Buy low, sell highSubmitted by Bryant & Brannock on December 17th, 2021
“Past performance is not a reliable indicator of future results.” As fiduciary advisors, this statement is burned into our psyche at Bryant & Brannock. We were reminded of this recently when our conversation with a client turned to his account performance since the latest rebalancing of his portfolio. The positions we reduced outperformed the positions we added to. In other words, he would have been better off if we had done nothing. Ouch! Why skim from the winners and beef up the losers? It is a great question and one that is especially timely. The Dow Jones Industrial Average index, the S&P 500 Index and the NASDAQ index all hit record highs last week.
Most of us are familiar with the old adage to buy low and sell high. It makes sense whether you are talking about stocks, baseball trading cards or Beanie Babies. If we sell something for more than we paid for it, we make a profit. That is a simple concept. It becomes more complicated when you take into consideration variables such as time horizon, present value and future value. For example, the discounted meat at the grocery store has a limited shelf life, and clothing that is marked 50% off is probably no longer in fashion or is out of season. Conversely, we expect to pay more for fresh meat and the trendiest fashions coming right off the runway. We inherently understand the influence of time horizon on these types of products.
What happens if we change up the variables a little bit? Maybe you have a big freezer so you can stock up on discounted meat. You take on the risk of potential freezer burn or perhaps a power outage, but you are willing to assume that risk to save money now. And maybe you don’t care about being fashionable, or you can wear shorts in January because you don’t spend much time outside. Your ability to control these variables allows you to apply a different present value and future value to these items than other people might.
Determining the present value and future value of stocks is much more complicated. There are many, many variables to consider, and we have virtually no control over any of them. We can mitigate some of that risk by investing in baskets of stocks, like an index, rather than buying individual stocks. We can further reduce risk by investing in a variety of sectors. Certain market conditions will benefit some asset classes more so than others. This philosophy of diversification is the foundation of our approach to investing.
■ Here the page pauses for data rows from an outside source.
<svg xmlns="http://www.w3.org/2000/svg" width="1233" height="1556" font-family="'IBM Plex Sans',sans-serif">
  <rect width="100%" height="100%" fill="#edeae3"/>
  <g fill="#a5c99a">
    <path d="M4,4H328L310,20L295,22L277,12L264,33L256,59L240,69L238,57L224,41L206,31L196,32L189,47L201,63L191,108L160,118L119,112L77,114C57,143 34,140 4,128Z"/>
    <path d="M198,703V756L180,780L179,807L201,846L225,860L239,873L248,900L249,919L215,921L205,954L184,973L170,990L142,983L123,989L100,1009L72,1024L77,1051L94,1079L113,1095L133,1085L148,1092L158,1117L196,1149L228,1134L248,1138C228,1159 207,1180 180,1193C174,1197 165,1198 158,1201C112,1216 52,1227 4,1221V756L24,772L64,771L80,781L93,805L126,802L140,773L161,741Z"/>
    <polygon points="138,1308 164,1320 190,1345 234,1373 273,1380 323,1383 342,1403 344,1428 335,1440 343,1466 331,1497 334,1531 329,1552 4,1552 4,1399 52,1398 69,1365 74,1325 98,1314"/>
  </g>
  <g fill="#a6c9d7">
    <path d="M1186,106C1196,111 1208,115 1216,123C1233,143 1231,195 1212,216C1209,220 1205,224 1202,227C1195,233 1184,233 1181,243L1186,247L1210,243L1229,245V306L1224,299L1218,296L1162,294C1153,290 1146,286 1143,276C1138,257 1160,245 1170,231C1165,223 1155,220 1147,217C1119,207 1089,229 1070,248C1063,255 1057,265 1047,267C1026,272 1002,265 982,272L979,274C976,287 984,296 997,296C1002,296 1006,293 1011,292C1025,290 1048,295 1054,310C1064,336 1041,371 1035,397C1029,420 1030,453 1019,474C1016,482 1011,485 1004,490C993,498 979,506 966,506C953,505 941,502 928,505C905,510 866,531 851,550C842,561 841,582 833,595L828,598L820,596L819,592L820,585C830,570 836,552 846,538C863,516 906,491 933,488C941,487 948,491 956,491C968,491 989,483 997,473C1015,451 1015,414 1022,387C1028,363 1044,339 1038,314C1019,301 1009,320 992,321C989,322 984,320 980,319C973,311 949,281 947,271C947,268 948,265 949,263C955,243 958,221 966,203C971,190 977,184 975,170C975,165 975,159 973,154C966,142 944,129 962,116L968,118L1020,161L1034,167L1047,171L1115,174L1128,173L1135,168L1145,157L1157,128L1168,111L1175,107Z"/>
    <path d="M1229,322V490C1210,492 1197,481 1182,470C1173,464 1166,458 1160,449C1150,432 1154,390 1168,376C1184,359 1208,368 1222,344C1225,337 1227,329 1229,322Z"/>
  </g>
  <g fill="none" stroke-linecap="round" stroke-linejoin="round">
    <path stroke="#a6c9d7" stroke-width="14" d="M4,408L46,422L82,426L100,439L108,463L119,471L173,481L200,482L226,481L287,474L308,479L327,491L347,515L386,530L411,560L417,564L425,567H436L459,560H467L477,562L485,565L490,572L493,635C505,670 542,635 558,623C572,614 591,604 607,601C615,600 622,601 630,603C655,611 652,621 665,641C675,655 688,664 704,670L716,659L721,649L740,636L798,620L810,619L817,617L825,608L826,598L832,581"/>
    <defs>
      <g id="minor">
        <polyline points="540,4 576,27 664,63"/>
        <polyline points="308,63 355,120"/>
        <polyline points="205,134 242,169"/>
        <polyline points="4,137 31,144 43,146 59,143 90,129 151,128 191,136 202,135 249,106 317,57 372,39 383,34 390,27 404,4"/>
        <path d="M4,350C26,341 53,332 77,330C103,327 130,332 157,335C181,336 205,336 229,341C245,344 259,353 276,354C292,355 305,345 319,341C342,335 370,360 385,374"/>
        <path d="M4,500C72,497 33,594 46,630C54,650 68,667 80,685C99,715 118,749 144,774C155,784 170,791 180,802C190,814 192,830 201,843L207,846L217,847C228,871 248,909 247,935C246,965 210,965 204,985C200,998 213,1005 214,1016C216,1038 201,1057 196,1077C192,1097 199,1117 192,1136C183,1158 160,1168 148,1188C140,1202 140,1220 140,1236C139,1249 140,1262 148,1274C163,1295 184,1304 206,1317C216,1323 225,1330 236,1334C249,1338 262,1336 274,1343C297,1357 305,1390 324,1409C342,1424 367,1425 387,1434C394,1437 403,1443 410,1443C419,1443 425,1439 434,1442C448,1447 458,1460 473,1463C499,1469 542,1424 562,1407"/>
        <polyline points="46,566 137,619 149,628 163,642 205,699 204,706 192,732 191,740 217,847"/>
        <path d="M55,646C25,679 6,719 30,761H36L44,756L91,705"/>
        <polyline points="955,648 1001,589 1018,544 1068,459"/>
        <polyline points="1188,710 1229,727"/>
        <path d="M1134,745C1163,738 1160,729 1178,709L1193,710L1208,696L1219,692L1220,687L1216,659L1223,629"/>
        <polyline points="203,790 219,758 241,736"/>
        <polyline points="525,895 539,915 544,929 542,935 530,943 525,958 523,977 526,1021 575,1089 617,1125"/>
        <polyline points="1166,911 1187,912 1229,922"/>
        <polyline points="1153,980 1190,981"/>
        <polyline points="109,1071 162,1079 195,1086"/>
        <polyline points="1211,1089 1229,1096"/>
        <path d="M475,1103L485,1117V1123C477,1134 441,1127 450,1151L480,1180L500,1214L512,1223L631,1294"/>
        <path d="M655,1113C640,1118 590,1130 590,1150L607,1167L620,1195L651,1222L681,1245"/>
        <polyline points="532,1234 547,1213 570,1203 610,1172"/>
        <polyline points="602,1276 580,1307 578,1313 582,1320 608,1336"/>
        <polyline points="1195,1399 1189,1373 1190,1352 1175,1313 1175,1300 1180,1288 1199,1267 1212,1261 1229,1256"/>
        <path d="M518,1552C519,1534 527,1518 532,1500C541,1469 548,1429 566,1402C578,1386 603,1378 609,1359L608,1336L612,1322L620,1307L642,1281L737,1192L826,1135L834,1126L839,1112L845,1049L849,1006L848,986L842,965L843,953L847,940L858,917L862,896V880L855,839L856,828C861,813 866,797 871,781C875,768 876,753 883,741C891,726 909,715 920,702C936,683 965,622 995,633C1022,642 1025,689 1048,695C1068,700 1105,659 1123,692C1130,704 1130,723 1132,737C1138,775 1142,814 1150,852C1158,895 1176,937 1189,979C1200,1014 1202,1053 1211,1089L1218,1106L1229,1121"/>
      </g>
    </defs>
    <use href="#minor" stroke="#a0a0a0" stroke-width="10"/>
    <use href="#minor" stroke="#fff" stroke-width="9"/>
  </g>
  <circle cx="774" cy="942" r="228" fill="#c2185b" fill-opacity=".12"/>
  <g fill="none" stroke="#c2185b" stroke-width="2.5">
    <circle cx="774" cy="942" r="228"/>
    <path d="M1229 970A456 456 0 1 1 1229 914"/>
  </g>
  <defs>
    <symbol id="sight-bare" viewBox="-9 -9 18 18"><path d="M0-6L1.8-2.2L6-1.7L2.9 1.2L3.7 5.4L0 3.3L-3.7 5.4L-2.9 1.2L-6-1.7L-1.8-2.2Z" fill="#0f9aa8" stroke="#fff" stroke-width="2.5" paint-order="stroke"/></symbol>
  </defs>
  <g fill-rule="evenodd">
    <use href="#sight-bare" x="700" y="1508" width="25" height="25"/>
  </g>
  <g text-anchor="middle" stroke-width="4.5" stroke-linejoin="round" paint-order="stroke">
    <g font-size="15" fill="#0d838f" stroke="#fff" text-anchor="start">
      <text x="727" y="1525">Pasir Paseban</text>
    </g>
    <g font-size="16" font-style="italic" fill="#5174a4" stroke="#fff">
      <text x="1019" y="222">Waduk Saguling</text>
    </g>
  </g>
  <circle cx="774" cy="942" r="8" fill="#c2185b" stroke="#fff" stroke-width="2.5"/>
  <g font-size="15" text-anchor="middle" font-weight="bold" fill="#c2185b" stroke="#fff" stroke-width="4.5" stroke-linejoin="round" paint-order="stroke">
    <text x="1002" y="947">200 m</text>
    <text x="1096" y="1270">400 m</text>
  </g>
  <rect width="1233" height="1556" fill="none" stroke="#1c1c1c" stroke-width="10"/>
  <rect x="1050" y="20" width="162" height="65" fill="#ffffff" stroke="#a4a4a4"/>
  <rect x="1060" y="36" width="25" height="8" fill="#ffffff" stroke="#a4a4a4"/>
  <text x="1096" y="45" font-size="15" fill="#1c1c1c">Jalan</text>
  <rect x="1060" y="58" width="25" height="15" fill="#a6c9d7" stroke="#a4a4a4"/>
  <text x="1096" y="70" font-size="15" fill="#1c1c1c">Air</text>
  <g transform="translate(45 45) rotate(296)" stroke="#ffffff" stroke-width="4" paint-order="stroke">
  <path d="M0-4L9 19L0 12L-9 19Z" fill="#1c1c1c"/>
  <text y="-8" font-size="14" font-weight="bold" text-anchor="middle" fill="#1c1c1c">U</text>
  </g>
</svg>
Which brings us back to that basic investing principle of buying low and selling high. With investments across a broad range of asset classes, some sectors are going to outperform others at different times. We can’t know for certain which sectors will be in the best position for growth over the upcoming time frame. By periodically rebalancing, we force ourselves to sell positions that have done well, and to buy positions that have underperformed. We are selling high, and, hopefully, buying low. We believe that this system, done with the appropriate asset allocation, provides a practical approach for long term investing.